(DATA IN THIS EXERCISE begins)
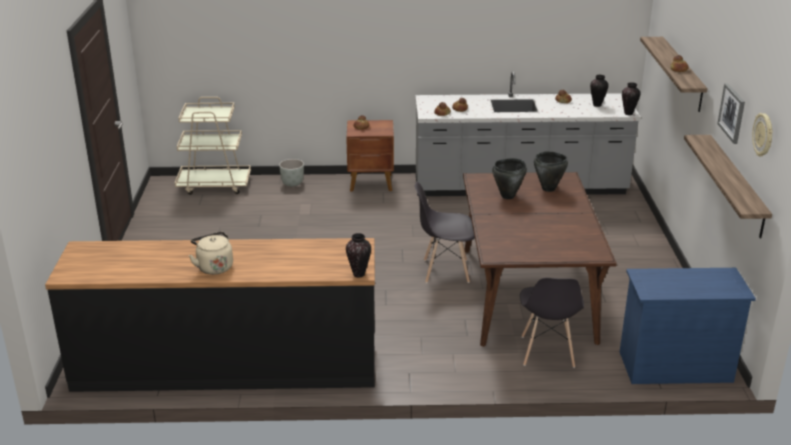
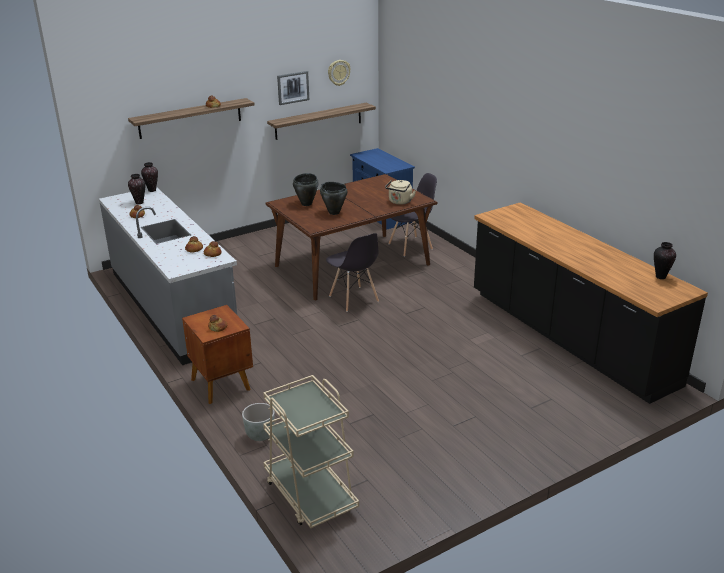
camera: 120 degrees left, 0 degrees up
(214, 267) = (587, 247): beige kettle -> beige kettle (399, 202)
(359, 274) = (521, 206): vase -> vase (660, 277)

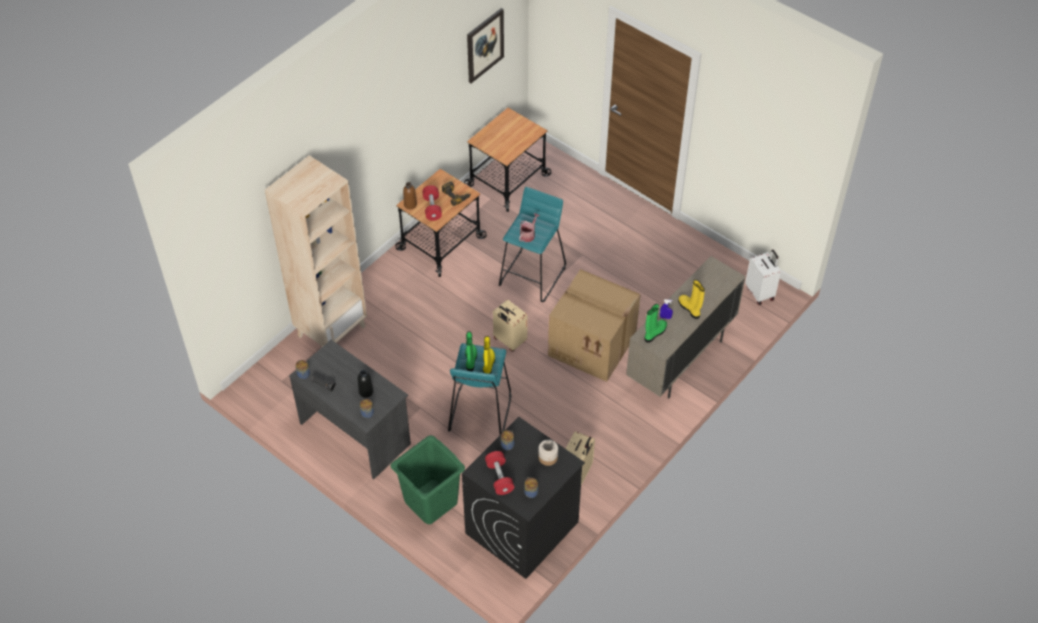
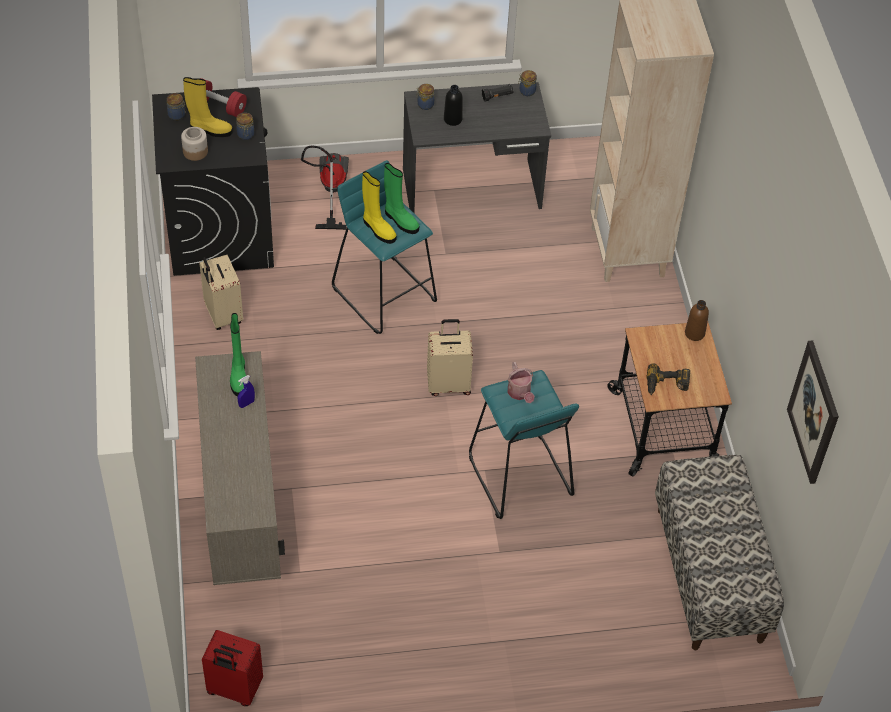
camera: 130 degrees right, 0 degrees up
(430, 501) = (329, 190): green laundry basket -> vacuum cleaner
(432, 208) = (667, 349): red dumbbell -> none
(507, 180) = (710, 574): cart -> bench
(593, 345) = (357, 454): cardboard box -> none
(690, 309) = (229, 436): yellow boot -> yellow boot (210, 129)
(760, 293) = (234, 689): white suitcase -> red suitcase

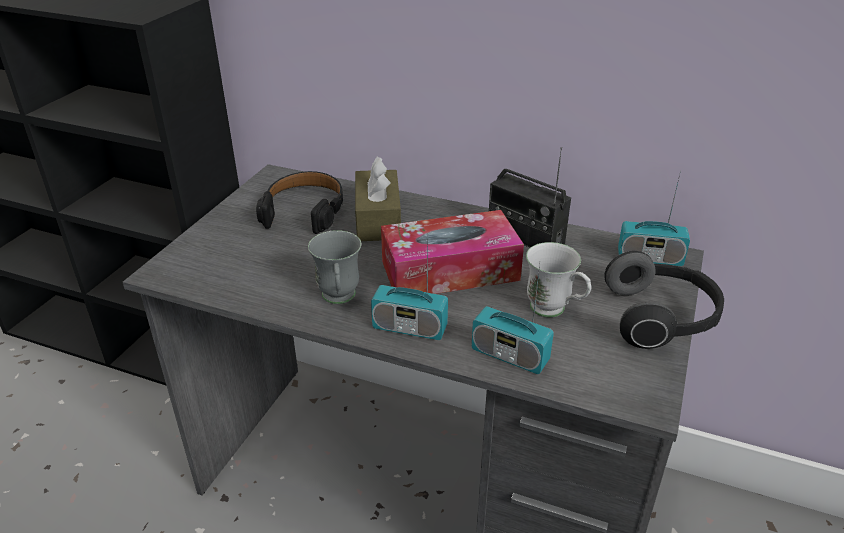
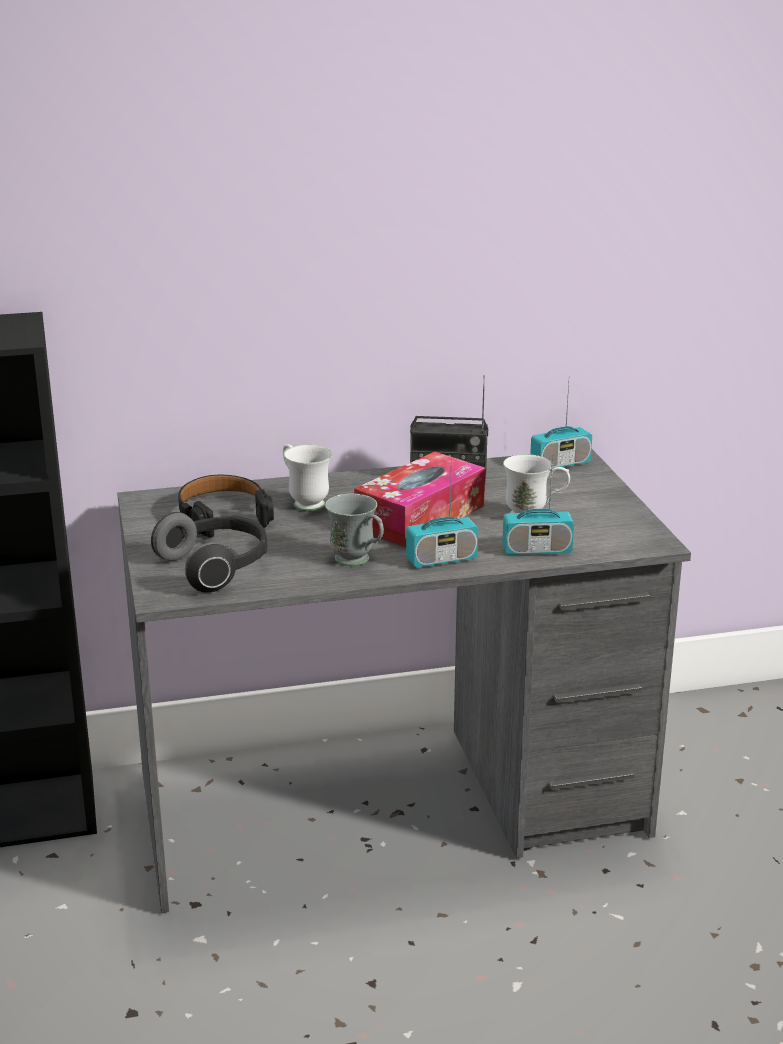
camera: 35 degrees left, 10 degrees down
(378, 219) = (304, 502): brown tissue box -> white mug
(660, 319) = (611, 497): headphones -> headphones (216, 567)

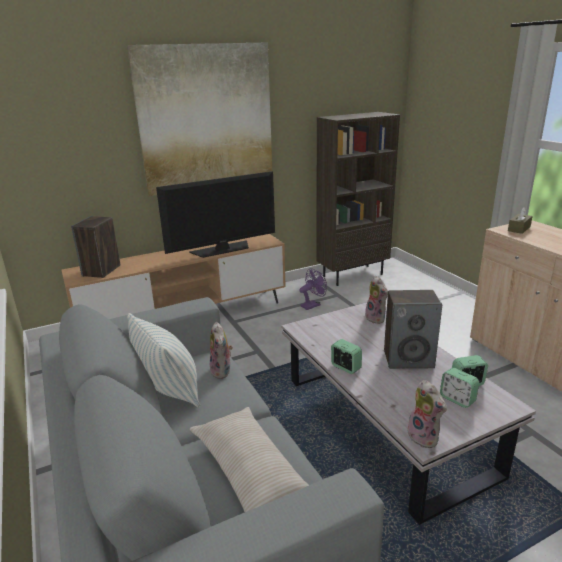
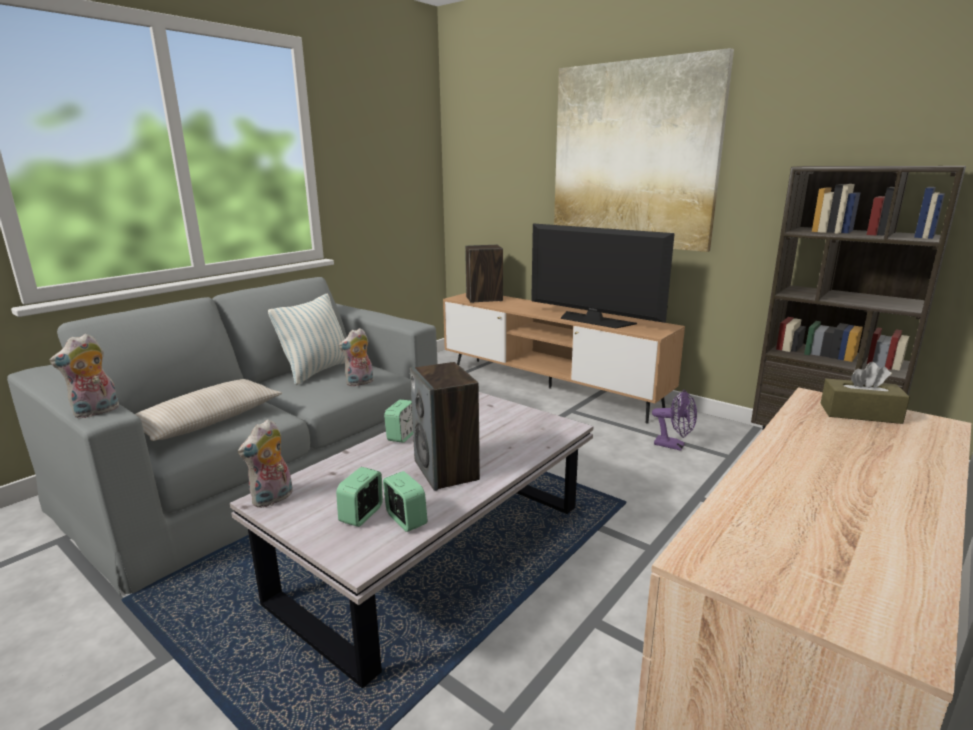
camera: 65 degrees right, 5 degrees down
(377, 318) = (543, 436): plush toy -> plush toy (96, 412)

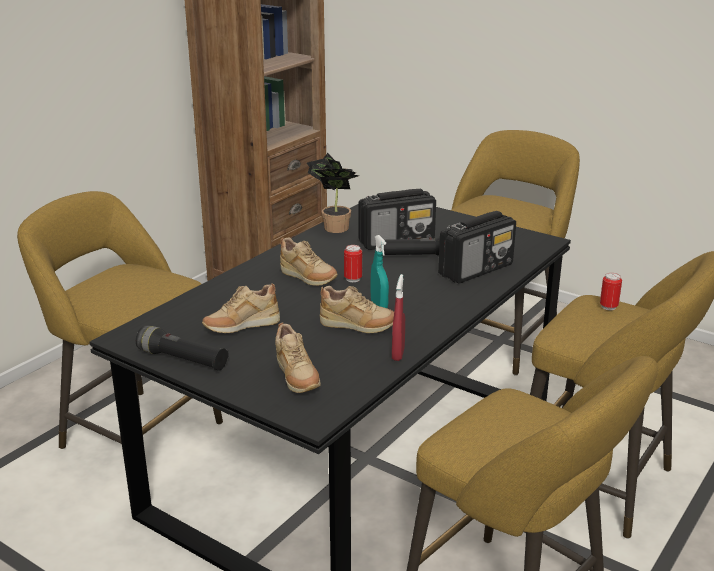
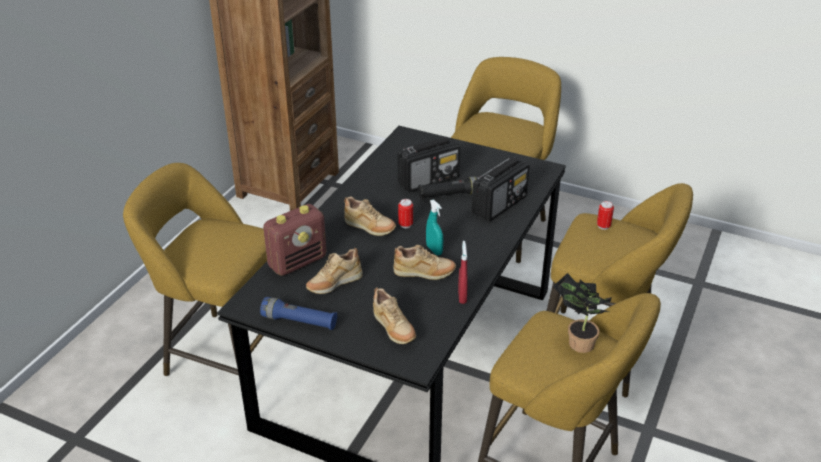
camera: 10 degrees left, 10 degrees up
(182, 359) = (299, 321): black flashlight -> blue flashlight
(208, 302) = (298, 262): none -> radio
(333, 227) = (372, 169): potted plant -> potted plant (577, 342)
(DATA IN THIS EXERCISE ends)
__INSTRUCTIONS TO FOLLOW__: Collect the lines of the records that include the string "left".

__OUTPUT BELOW__:
camera: 120 degrees left, 0 degrees up
camera: 35 degrees left, 10 degrees down
camera: 10 degrees left, 10 degrees up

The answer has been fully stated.